Oh, I am so all for it! Not often, but I do contemplate ways to embarrass my kid for my own personal entertainment! Sad but true.

I find that giving your kids a small dose of embarrassment will help them later in life. I did not say “scar” them, but a little “dabble “of not taking yourself “so seriously” works wonders. We have gotten so “politically correct” that we have lost our sense of humor. We have forgotten playful banter.

Now, I am not a fan of practical jokes. I have never understood that term because most of the jokes do not seem practical to me. How is scarring the crap out of someone practical? Or, how is humiliating someone practical? This is not what I mean when I say embarrass.

I am talking about silliness and “joking up.” Joking up means to lift someone up metaphorically in a humorous and playful way.
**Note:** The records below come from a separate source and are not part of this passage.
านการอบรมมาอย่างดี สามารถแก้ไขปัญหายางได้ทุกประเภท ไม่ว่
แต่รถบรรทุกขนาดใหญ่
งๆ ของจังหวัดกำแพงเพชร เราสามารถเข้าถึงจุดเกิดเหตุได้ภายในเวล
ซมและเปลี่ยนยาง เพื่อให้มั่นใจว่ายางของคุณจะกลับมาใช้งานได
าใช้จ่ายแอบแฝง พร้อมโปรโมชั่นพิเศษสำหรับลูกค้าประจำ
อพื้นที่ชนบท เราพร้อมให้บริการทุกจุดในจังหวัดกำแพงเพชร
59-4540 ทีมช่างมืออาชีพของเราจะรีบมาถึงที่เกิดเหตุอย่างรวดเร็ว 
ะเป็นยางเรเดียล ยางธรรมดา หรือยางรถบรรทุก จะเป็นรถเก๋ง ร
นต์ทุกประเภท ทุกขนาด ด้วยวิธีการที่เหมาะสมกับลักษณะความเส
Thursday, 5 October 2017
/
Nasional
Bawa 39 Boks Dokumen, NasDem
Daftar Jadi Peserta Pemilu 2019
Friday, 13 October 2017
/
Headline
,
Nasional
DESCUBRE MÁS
For example, each day I drive my daughter to her “tree hugger” school in a carpool. As she gets out of the car, I roll down my window as she exists. As she waves goodbye, I holler out to her that I love her in a silly voice. Her response usually sounds like, “mom, roll up your window” or I get a serious eye roll with a hand wave off. Success, in my opinion.
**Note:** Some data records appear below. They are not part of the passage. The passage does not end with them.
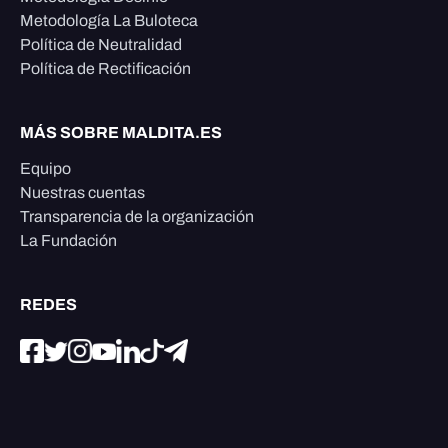
Metodología La Buloteca
Política de Neutralidad
Política de Rectificación
MÁS SOBRE MALDITA.ES
Equipo
Nuestras cuentas
Transparencia de la organización
La Fundación
REDES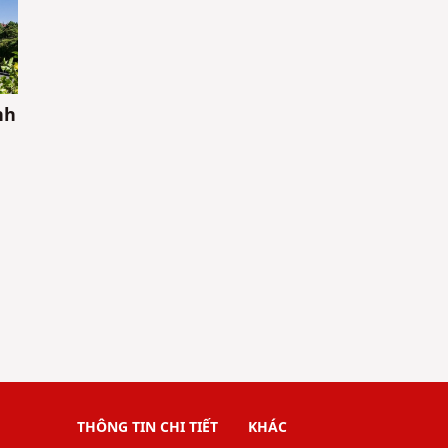
nh
THÔNG TIN CHI TIẾT
KHÁC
There is so much seriousness in our lives today. We have become “reactionary” in the ways we communicate. We are quick to blame and ever so painfully slow to forgive. No wonder our kids are having all sorts of social problems.

We need to lighten up and not take ourselves and others so seriously. My mama always said, “just because someone says something to you does not need you need to react to them.” Hum?

We need to teach our kids and ourselves that being embarrassed is not a sin! Being able to laugh at yourself increases self-confidence and maturity. So, when someone else says crappy things to you, you don’t have to believe it or take it to heart.

Example. I am pretty OCD about a lot of things. I already know this about myself. However, from time to time, someone I know decides that I need to be reminded, as if I had forgotten for a nanosecond. It usually involves cleaning. Now, when someone has something to say about my cleaning habits, I just look at them and say, “you are right.” How can anyone argue further if you tell them they are right?

I say be a bit silly or gently poke fun with your kids. Help them learn to laugh at themselves a little. Start with the small things and “joke up.”

My daughter is forever coming home with odds and ends of trinkets she finds when we are out. It could be a figurine, piece of broken clay pot or a bottle cap. I can never comprehend where she finds all this stuff! So, each time she finds something, we joke that she has “eagle eyes.” She thinks this is funny and swells with pride. This is what I mean about “joking up.” I know some parents would not agree with me. Oh, well. Most of them are wound so tight that a sense of humor is equal to a felony charge! I cannot help you with this problem.

Teach your kids that getting embarrassed is an integral part of life. It teaches us about ourselves. Once your kids understand this, they can “arm” themselves in real life situations. Then, just maybe, it won’t hurt so much when someone is ugly to them.